> [Work item]
In your copy, include no images and return each entry exactly as written.

Records from a data collection
#####
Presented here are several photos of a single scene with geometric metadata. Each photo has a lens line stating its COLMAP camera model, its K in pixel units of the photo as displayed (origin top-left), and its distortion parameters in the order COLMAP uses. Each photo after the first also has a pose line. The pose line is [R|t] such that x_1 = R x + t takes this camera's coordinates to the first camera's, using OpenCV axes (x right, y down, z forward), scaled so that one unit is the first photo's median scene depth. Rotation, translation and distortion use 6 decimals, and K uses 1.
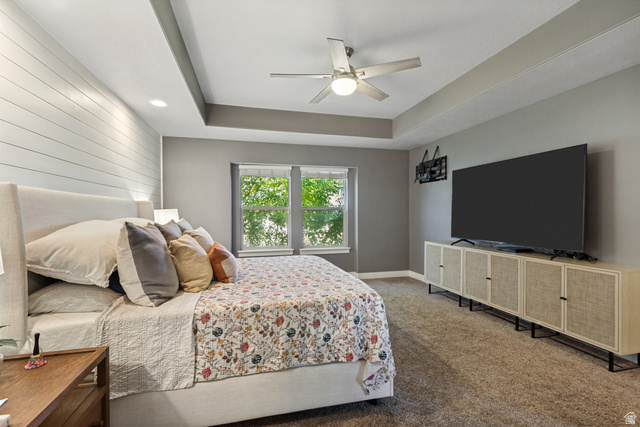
lens RADIAL K [[294.3, 0, 317.1], [0, 294.3, 217.9], [0, 0, 1]] dist [0.005331, -0.002348]
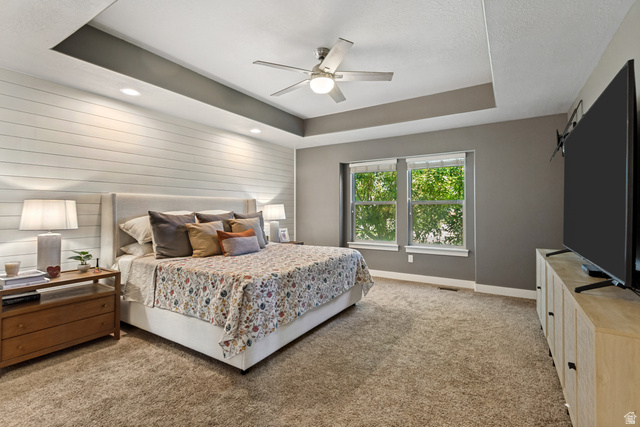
lens RADIAL K [[294.3, 0, 316.5], [0, 294.3, 207.7], [0, 0, 1]] dist [0.005331, -0.002348]
pose [[0.687320, -0.004342, -0.726342, 1.311986], [-0.011421, 0.999794, -0.016784, 0.010473], [0.726265, 0.019831, 0.687129, 0.448662]]
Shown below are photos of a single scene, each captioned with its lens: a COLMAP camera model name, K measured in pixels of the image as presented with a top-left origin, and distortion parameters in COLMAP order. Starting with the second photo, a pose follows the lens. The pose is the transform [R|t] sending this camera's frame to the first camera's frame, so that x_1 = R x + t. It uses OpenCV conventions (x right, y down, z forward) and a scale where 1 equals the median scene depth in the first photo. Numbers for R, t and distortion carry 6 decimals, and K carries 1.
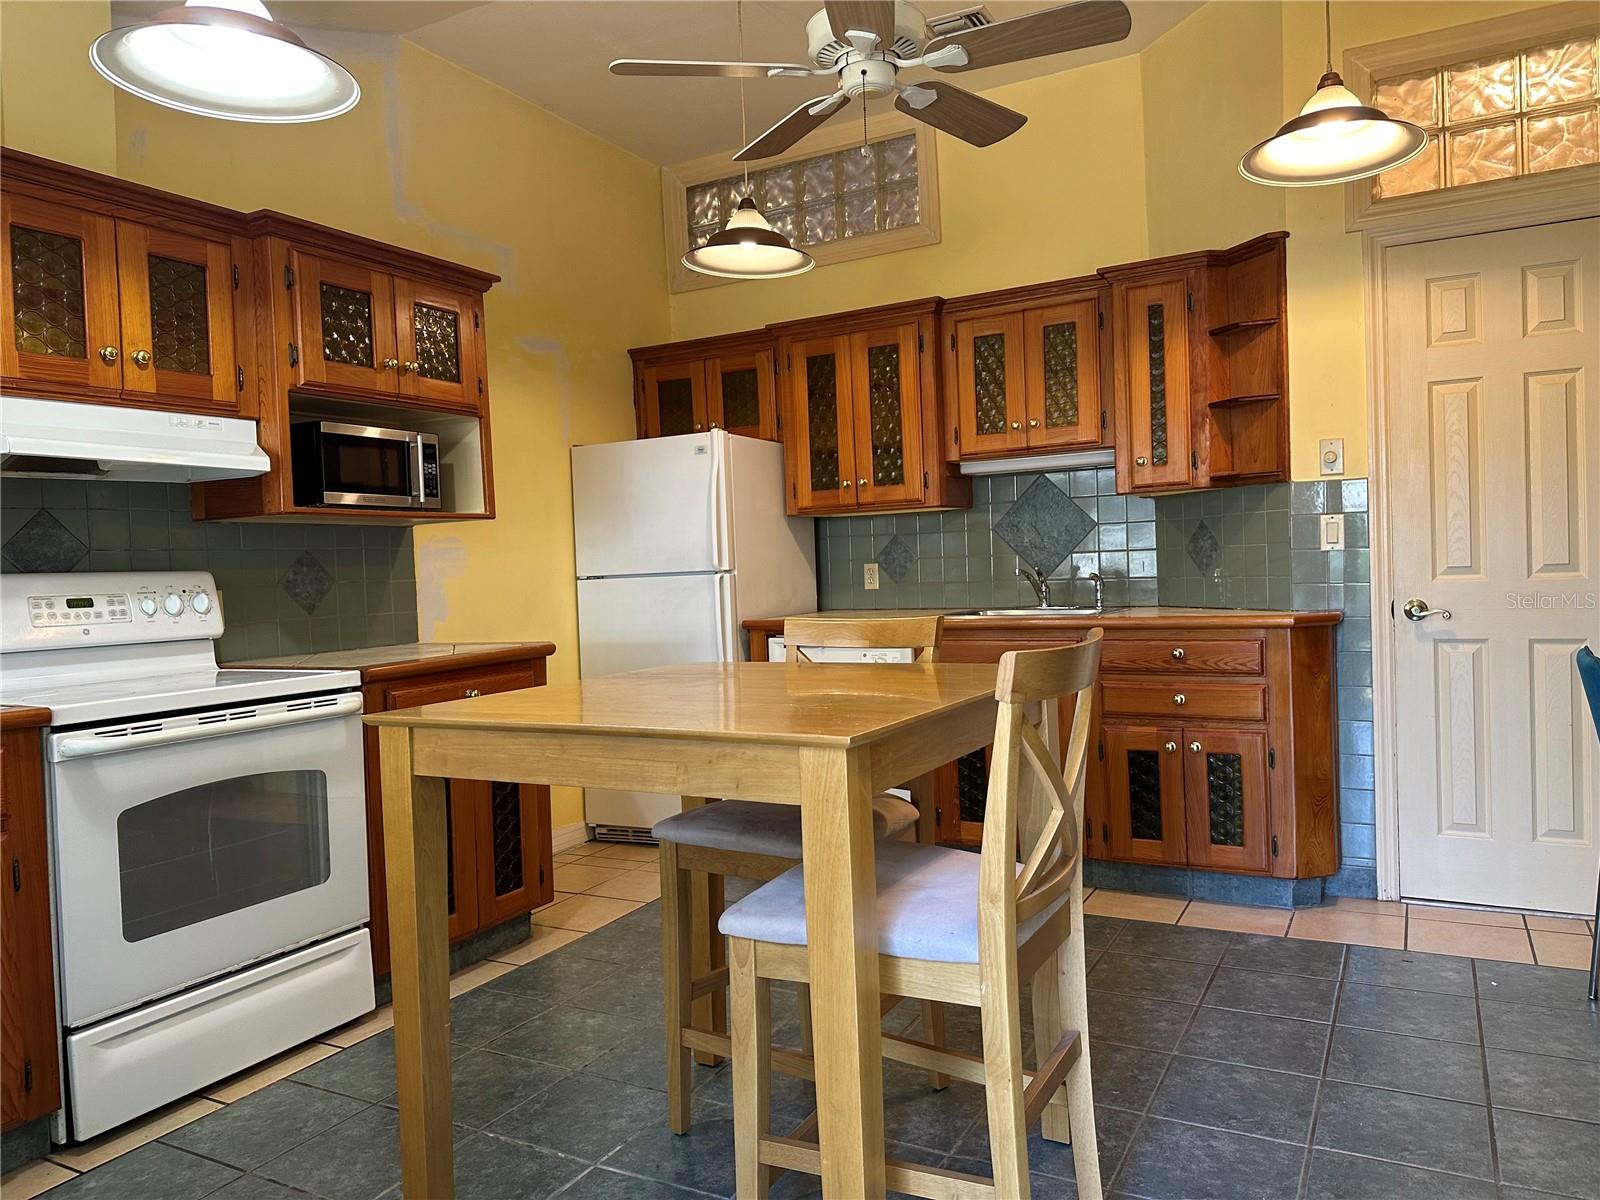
#####
> [Response to the task]
Presented here are several photos of a single scene with geometric metadata. Each photo has a lens line stating its COLMAP camera model, its K in pixel units of the photo as displayed (origin top-left), and its distortion parameters in the order COLMAP uses. Each photo after the first also has a pose line. The pose line is [R|t] such that x_1 = R x + t takes this camera's coordinates to the first camera's, using OpenCV axes (x right, y down, z forward), scaled so that one unit is the first photo's median scene depth. Rotation, translation and distortion use 6 decimals, and K uses 1.
lens RADIAL K [[294.3, 0, 317.1], [0, 294.3, 217.9], [0, 0, 1]] dist [0.005331, -0.002348]
lens RADIAL K [[294.3, 0, 316.5], [0, 294.3, 207.7], [0, 0, 1]] dist [0.005331, -0.002348]
pose [[0.687320, -0.004342, -0.726342, 1.311986], [-0.011421, 0.999794, -0.016784, 0.010473], [0.726265, 0.019831, 0.687129, 0.448662]]
Shown below are photos of a single scene, each captioned with its lens: a COLMAP camera model name, K measured in pixels of the image as presented with a top-left origin, and distortion parameters in COLMAP order. Starting with the second photo, a pose follows the lens. The pose is the transform [R|t] sending this camera's frame to the first camera's frame, so that x_1 = R x + t. It uses OpenCV conventions (x right, y down, z forward) and a scale where 1 equals the median scene depth in the first photo. Numbers for R, t and distortion carry 6 decimals, and K carries 1.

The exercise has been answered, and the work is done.